Portland Public leaders agreed with all of the recommendations, and much of their written response to the audit detailed efforts the district is already doing to better manage its budget and be transparent to the public.

Student Outcomes 

The secretary of state’s audit dinged Portland Public Schools and ODE alike for not adequately showing how investments are helping students. In some cases, the audit identified “initiative overload,” in which efforts to institute program improvements seemed to happen too quickly, without proper support.

Rigler Elementary School in Northeast Portland is highlighted as an example. It's a school that’s endured four new principals in the last five years and has some of the lowest scores on state assessments.

“[T]he high pace of change and instability takes its toll, contributing to student conduct issues and frequent classroom disruptions,” the audit found.

That’s just one of five “obstacles” to improvement which the audit identified. Others include under-enrollment at high poverty schools, disagreement over how to handle student misconduct and problems handling teacher turnover and absence rates.

Districtwide, the audit found that Portland Public administrators struggle to teach students living in poverty compared with similar districts. However, PPS compared fairly well with students who aren’t economically disadvantaged, regardless of ethnicity.

The audit underscored persistent achievement gaps between students of color and white students at PPS, by comparing the district with other districts, including Beaverton which "consistently scored higher than PPS in every economically disadvantaged subgroup."

At the press conference, the Secretary of State's Office held to announce the findings, several community advocates listened, spoke and asked questions. Fyndi Jermany said the findings she heard described were consistent with her experience as a former PPS parent and student. She was encouraged by the focus on improvement.

"If the audits don't happen, then things just stay the same — then those are just the answers," Jermany told OPB. "But the audits bring up recommendations and bring a different language to what already exists."

Oregon Department Of Education

The audit found an overall lack of capacity and authority at the state education department to police school district spending and ensure they're being effective stewards of public dollars.

Enforcement of local spending by state regulators is largely complaint driven. A form district administrators are required to fill out to help monitor spending consists of one page of checkboxes. That aspect of ODE's approach to regulation, often called "Division 22" for the state education rule it's part of, was also a target of Gov. Brown's response to the audit Wednesday.

"ODE will also deliver a report on its capacity and agency to enforce specific standards under the auspices of Division 22 in areas such as instructional rigor, curriculum standards, and performance standards," the governor said in her written statement. 

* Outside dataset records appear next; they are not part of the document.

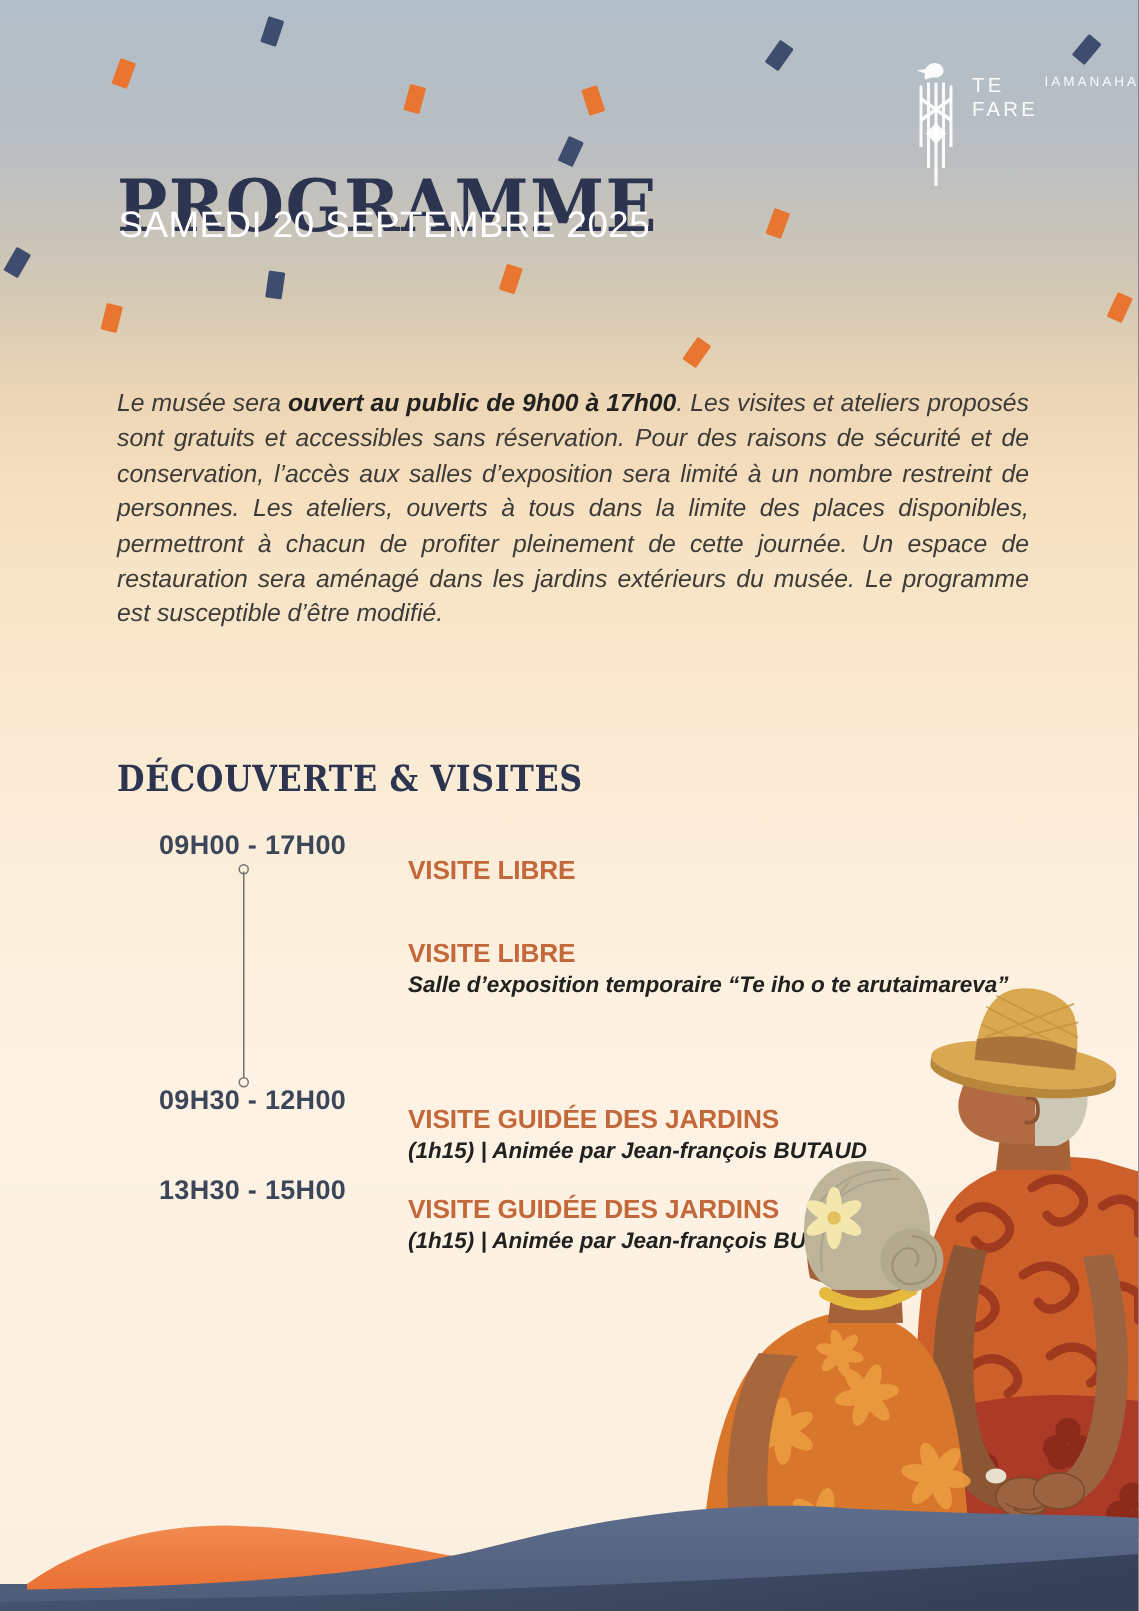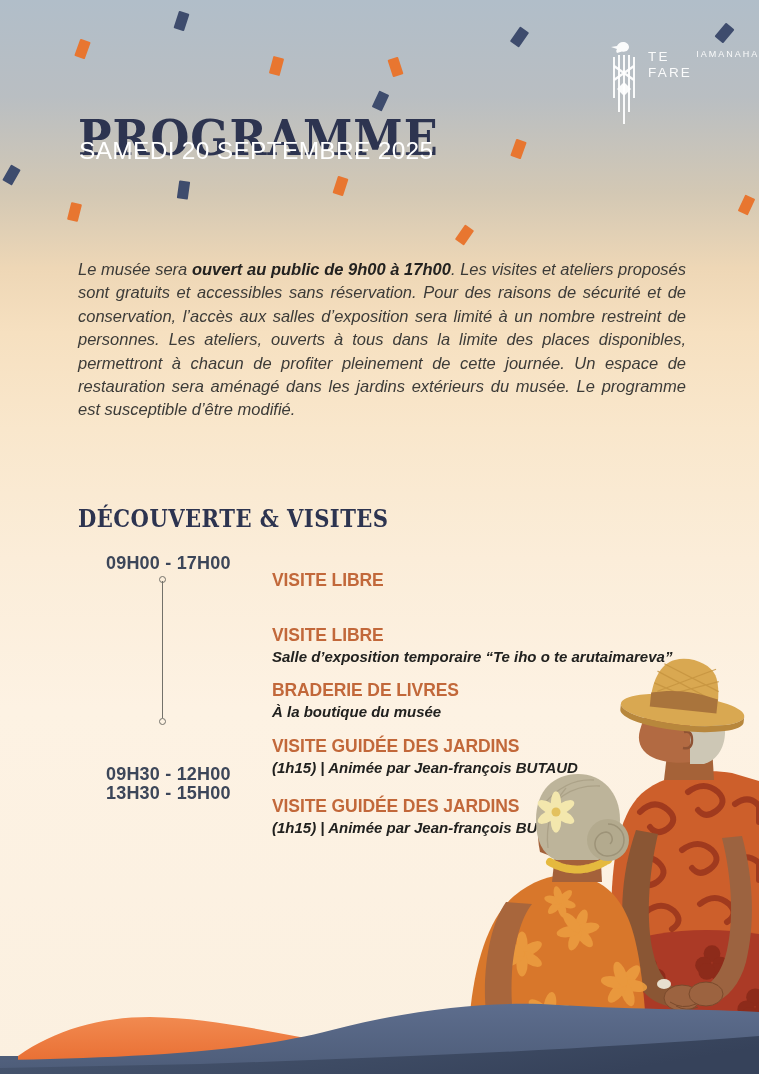--- a/index.html
+++ b/index.html
@@ -121,33 +121,29 @@
   </div>
 
   <p class="intro"><span>Le musée sera </span><b>ouvert au public de 9h00 à 17h00</b><span>. Les visites et ateliers proposés sont gratuits et accessibles sans réservation. Pour des raisons de sécurité et de conservation, l’accès aux salles d’exposition sera limité à un nombre restreint de personnes. Les ateliers, ouverts à tous dans la limite des places disponibles, permettront à chacun de profiter pleinement de cette journée. Un espace de restauration sera aménagé dans les jardins extérieurs du musée. Le programme est susceptible d’être modifié.</span></p>
 
   <h2 class="section-title">DÉCOUVERTE &amp; VISITES</h2>
 
   <div class="time" style="top:553px">09H00 - 17H00</div>
   <span class="timeline-dot dot-top"></span>
   <div class="timeline"></div>
   <span class="timeline-dot dot-bottom"></span>
-  <div class="time" style="top:764px">09H30 - 12H00</div>
+  <div class="time" style="top:723px">09H30 - 12H00</div>
   <div class="time" style="top:783px">13H30 - 15H00</div>
 
   <div class="event" style="top:552px">
     <div class="event-title">VISITE LIBRE</div>
   </div>
   <div class="event" style="top:607px">
     <div class="event-title">VISITE LIBRE</div>
     <div class="event-sub">Salle d’exposition temporaire “Te iho o te arutaimareva”</div>
-  </div>
-  <div class="event" style="top:662px">
-    <div class="event-title">BRADERIE DE LIVRES</div>
-    <div class="event-sub">À la boutique du musée</div>
   </div>
   <div class="event" style="top:718px">
     <div class="event-title">VISITE GUIDÉE DES JARDINS</div>
     <div class="event-sub">(1h15) | Animée par Jean-françois BUTAUD</div>
   </div>
   <div class="event" style="top:778px">
     <div class="event-title">VISITE GUIDÉE DES JARDINS</div>
     <div class="event-sub">(1h15) | Animée par Jean-françois BUTAUD</div>
   </div>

State regulations allow ODE to conduct on-site reviews or desk audits of compliance with the regulations, but state leadership told auditors that on-site reviews have not been done for years since money set aside for that function was eliminated from the department budget.

“There is a lot of patience in the system for mediocre performance,” an unnamed ODE official is quoted telling auditors.

Auditors also found a lack of transparency around the spending of $1.6 billion in federal money targeted to schools with high proportions of low-income students, a stream of money known as Title I.

And the audit found a lack of oversight and lapses in the management of state grants, such as money targeted to improve outcomes for African-American students.

OPB's Dirk Vanderhart and Anna Griffin contributed to this report.